Hi Max,  my 6 yrs old son, who loves cooking, and is a big fan of your website. He made this crisp bread a number of times now and it tastes so delicious ! Thank you for sharing the recipes and great instructions. 
0
by: Anonymous

We all love these…even my German Shepherd dog!  Thank you for the recipe.

0
by: Anonymous

I have been making these crackers for a few weeks now and love them.  I am not much of a cook but these are really nice with a bit of cream cheese.  They do keep crispy in a glass jar. Last week I made them a bit too thick and they were not as crispy so put them back in the oven the next day and they became crisp and yummy 😋 

0
by: Anonymous

The Bomb Seed Crackers! Because if these delicious things I was able to stick to my vegan keto program. You’re awesome Max! 

0
by: Anonymous

The Bomb Seed Crackers! Because if these delicious things I was able to stick to my vegan keto program. You’re awesome Max! 

0
by: Anonymous

O usar para substituir a semente de linho não conheço 


0
by: Anonymous

I've made these a few times now and been tweaking the recipe as I could sometimes taste something bitter - don't know if it was the baking powder or  psyllium husk. Today I put in a tbsp of tamari soy sauce and a tsp of garlic powder and it is gorgeous!  Gives it a nice savoury hit.  Thanks!

0
by: Anonymous

The bitter taste is from brown flaxseed 

Use golden flaxseed if you can

0
by: Anonymous

Flax can sometimes be bitter.  Some years ago we were trying to find out why a particular brand of flax seed oil was bitter when it hadn't been so before.  We concluded that it had to have been due to the lack of rain... similar to how some years peaches and other fruits are drier or juicier depending on the amount of rain - honey too.

0
by: Anonymous

I loved the recipe, but there was no way I could remove the paper! :( 

0
by: Anonymous

This turned out Fantastic!  Trader Joe’s is on back order till mid November for their GF crisp bread. This is so much better and I can control the flavors. Yummy!!  

0
by: Anonymous

 So 1 ounce is 6 teaspoons not 6 tablespoons. 

0
by: Anonymous

1 ounce (33 g) of Psyllium Husk Powder in this case is 5.5 tablespoons and closer to Max's 6 TABLESPOONS because it is a powder substance.  Psyllium Husk Powder is an ingredient where the measuring method is affected by the weight.   

0
by: Anonymous

IMO, you should lower your oven temperature for two reasons; least is needing to turn pans and darker edges but most importantly heating nuts and seeds beyond 167C or 325F damages the good natural oils of nuts and seeds.  The heat changes their molecular structure and damages their beneficial fats.  I never oven roast seeds and nuts beyond about 150C or 300F to be on safe side - usually 250 - 275F.  Also, even with a thermometer cooking times can vary as each oven and fan are different as is the humidity and elevation.  One must find their own times for perfection.  If crackers lose some crispness tuck a paper kitchen towel in the jar.
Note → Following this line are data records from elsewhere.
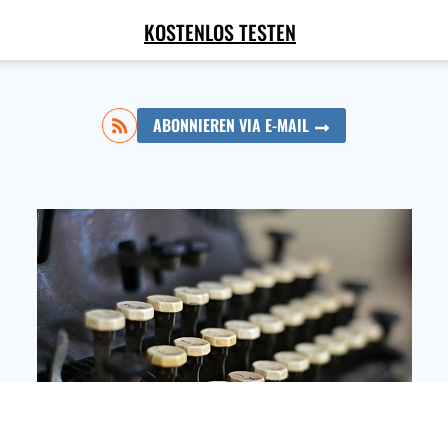
KOSTENLOS TESTEN
ABONNIEREN VIA E-MAIL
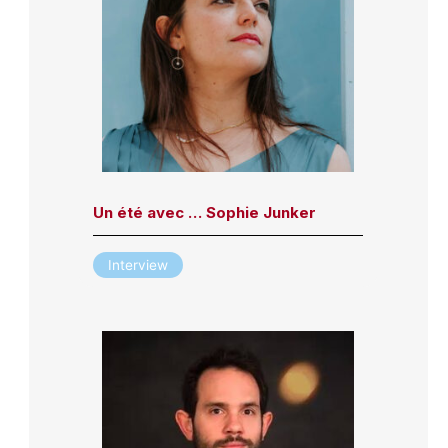
Un été avec … Sophie Junker
Interview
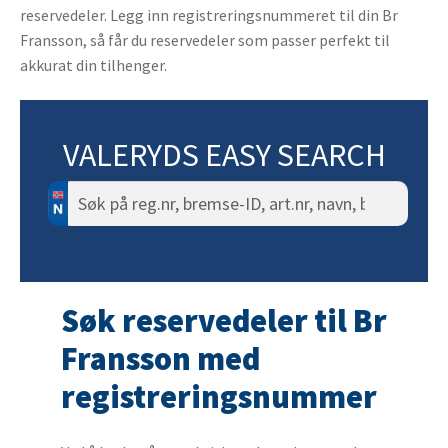
reservedeler. Legg inn registreringsnummeret til din Br
Fransson, så får du reservedeler som passer perfekt til
akkurat din tilhenger.
VALERYDS EASY SEARCH
Søk
etter:
Søk reservedeler til Br
Fransson med
registreringsnummer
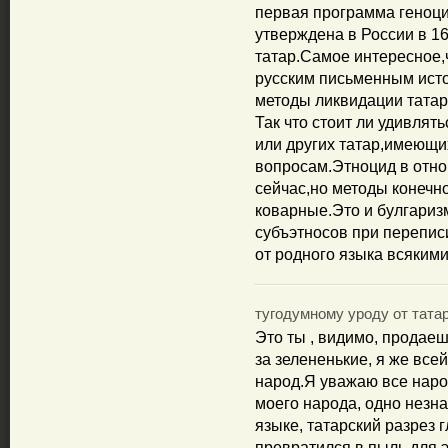
первая программа геноци
утверждена в России в 1
татар.Самое интересное,
русским письменным исто
методы ликвидации татар
Так что стоит ли удивлят
или других татар,имеющ
вопросам.Этноцид в отно
сейчас,но методы конечн
коварные.Это и булгаризм
субъэтносов при перепис
от родного языка всяким
тугодумному уроду от татара
Это ты , видимо, продае
за зелененькие, я же все
народ.Я уважаю все народ
моего народа, одно незн
языке, татарский разрез г
превратился в пыль для э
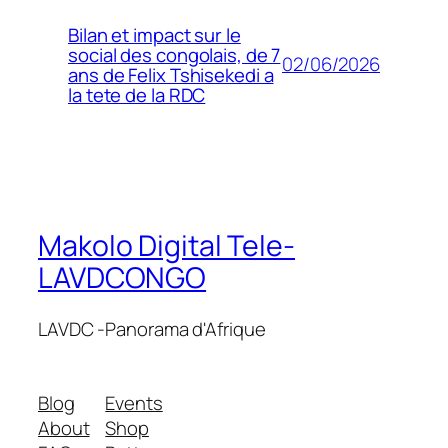
Bilan et impact sur le
social des congolais, de 7
02/06/2026
ans de Felix Tshisekedi a
la tete de la RDC
Makolo Digital Tele-
LAVDCONGO
LAVDC -Panorama d'Afrique
Blog
Events
About
Shop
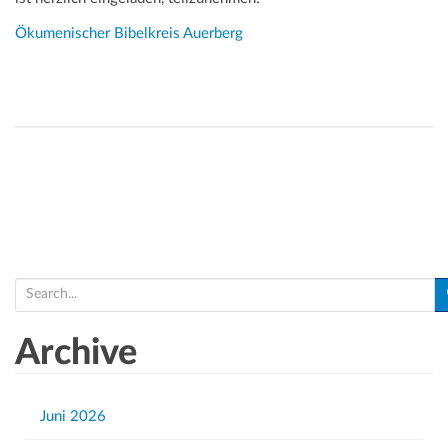
Ökumenischer Bibelkreis Auerberg
S
e
a
Archive
r
c
h
Juni 2026
f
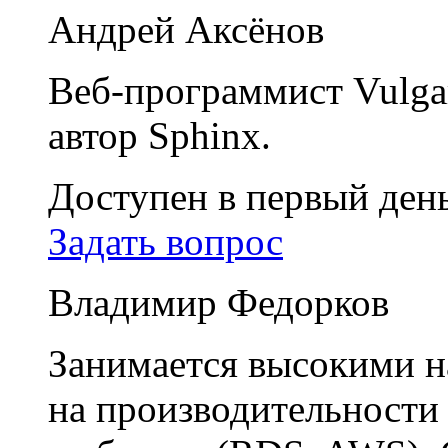
Андрей Аксёнов
Веб-программист Vulga
автор Sphinx.
Доступен в первый ден
Задать вопрос
Владимир Федорков
Занимается высокими н
на производительности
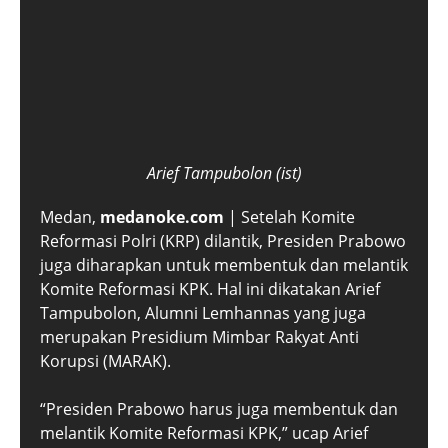
Arief Tampubolon
(ist)
Medan,
medanoke.com
| Setelah Komite
Reformasi Polri (KRP) dilantik, Presiden Prabowo
juga diharapkan untuk membentuk dan melantik
Komite Reformasi KPK. Hal ini dikatakan Arief
Tampubolon, Alumni Lemhannas yang juga
merupakan Presidium Mimbar Rakyat Anti
Korupsi (MARAK).
“Presiden Prabowo harus juga membentuk dan
melantik Komite Reformasi KPK,” ucap Arief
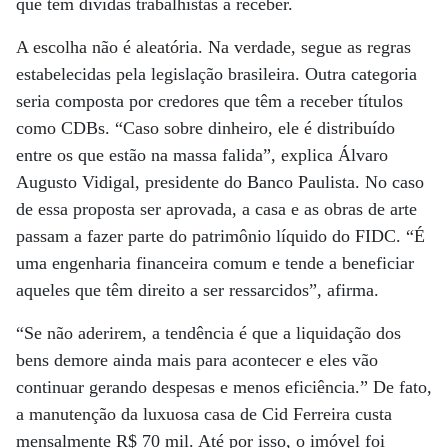
que têm dívidas trabalhistas a receber.
A escolha não é aleatória. Na verdade, segue as regras
estabelecidas pela legislação brasileira. Outra categoria
seria composta por credores que têm a receber títulos
como CDBs. “Caso sobre dinheiro, ele é distribuído
entre os que estão na massa falida”, explica Álvaro
Augusto Vidigal, presidente do Banco Paulista. No caso
de essa proposta ser aprovada, a casa e as obras de arte
passam a fazer parte do patrimônio líquido do FIDC. “É
uma engenharia financeira comum e tende a beneficiar
aqueles que têm direito a ser ressarcidos”, afirma.
“Se não aderirem, a tendência é que a liquidação dos
bens demore ainda mais para acontecer e eles vão
continuar gerando despesas e menos eficiência.” De fato,
a manutenção da luxuosa casa de Cid Ferreira custa
mensalmente R$ 70 mil. Até por isso, o imóvel foi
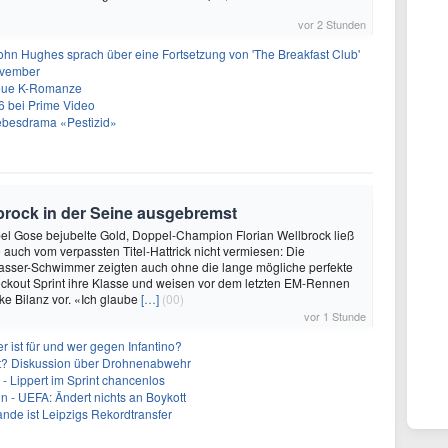
vor 2 Stunden
ohn Hughes sprach über eine Fortsetzung von 'The Breakfast Club'
ovember
neue K-Romanze
26 bei Prime Video
Liebesdrama «Pestizid»
brock in der Seine ausgebremst
abel Gose bejubelte Gold, Doppel-Champion Florian Wellbrock ließ
 auch vom verpassten Titel-Hattrick nicht vermiesen: Die
asser-Schwimmer zeigten auch ohne die lange mögliche perfekte
ckout Sprint ihre Klasse und weisen vor dem letzten EM-Rennen
rke Bilanz vor. «Ich glaube
[…]
(00)
vor 1 Stunde
 ist für und wer gegen Infantino?
cht? Diskussion über Drohnenabwehr
- Lippert im Sprint chancenlos
in - UEFA: Ändert nichts an Boykott
nde ist Leipzigs Rekordtransfer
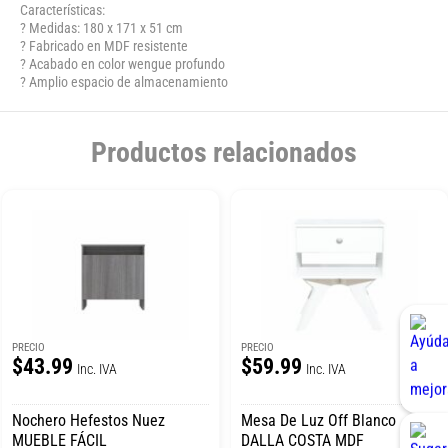
Características:
? Medidas: 180 x 171 x 51 cm
? Fabricado en MDF resistente
? Acabado en color wengue profundo
? Amplio espacio de almacenamiento
Productos relacionados
PRECIO
PRECIO
$43.99
$59.99
Inc. IVA
Inc. IVA
Nochero Hefestos Nuez
Mesa De Luz Off Blanco
MUEBLE FÁCIL
DALLA COSTA MDF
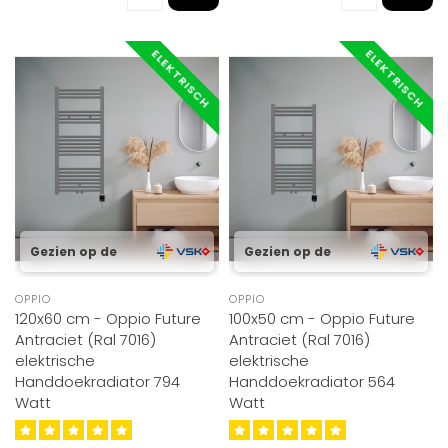
ELEKTRISCH
ELEKTRISCH
Gezien op de
Gezien op de
OPPIO
OPPIO
120x60 cm - Oppio Future
100x50 cm - Oppio Future
Antraciet (Ral 7016)
Antraciet (Ral 7016)
elektrische
elektrische
Handdoekradiator 794
Handdoekradiator 564
Watt
Watt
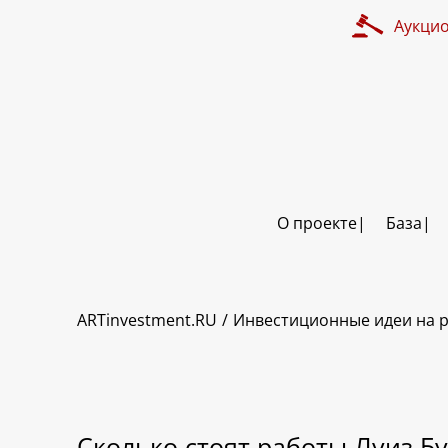
Аукци
О проекте
База
ARTinvestment.RU
Инвестиционные идеи на р
Сколько стоят работы Луиз Б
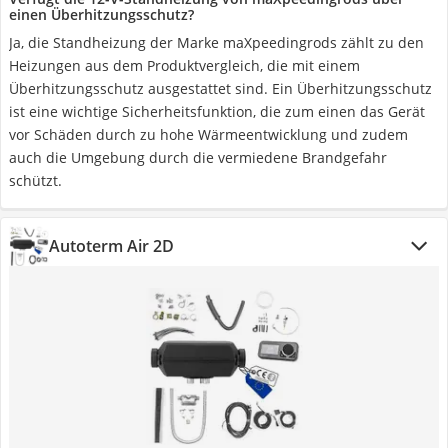
einen Überhitzungsschutz?
Ja, die Standheizung der Marke maXpeedingrods zählt zu den
Heizungen aus dem Produktvergleich, die mit einem
Überhitzungsschutz ausgestattet sind. Ein Überhitzungsschutz
ist eine wichtige Sicherheitsfunktion, die zum einen das Gerät
vor Schäden durch zu hohe Wärmeentwicklung und zudem
auch die Umgebung durch die vermiedene Brandgefahr
schützt.
Autoterm Air 2D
RE bitterness - flax (aka linseed) is sometimes bitter.  The best answer we've found is the bitterness seems to occur in dry weather years; lack of moisture tends to concentrate the bitter aspects of the seeds and they produce oil that is more concentrated.  Bitterness could be reduced by adding less flax and a touch more oil.  If the crackers don't bind well because of less flax, grind it finer and, if necessary, add a bit of Non GMO cornstarch, arrowroot or tapioca starch or egg white.  The gums are not the best choice as they bind to the stomach and gut and can cause belly aches in people who don't tolerate them well.  For some, they can cause as much or more problems than the gluten they are commonly used to replace.

You said you like serving with fig mustard.  I never liked mustard much until I spent a summer on a Saskatchewan farm where it went into recipes I never would have thought of using it in.  I love figs and would like to try this.  Do you have a recipe to post along with this one?

Time to bake.  Cheers.

0
by: Anonymous

I wonder how long and how does the  dough keep? Can I leave it out on the counter overnight or refrigerate it?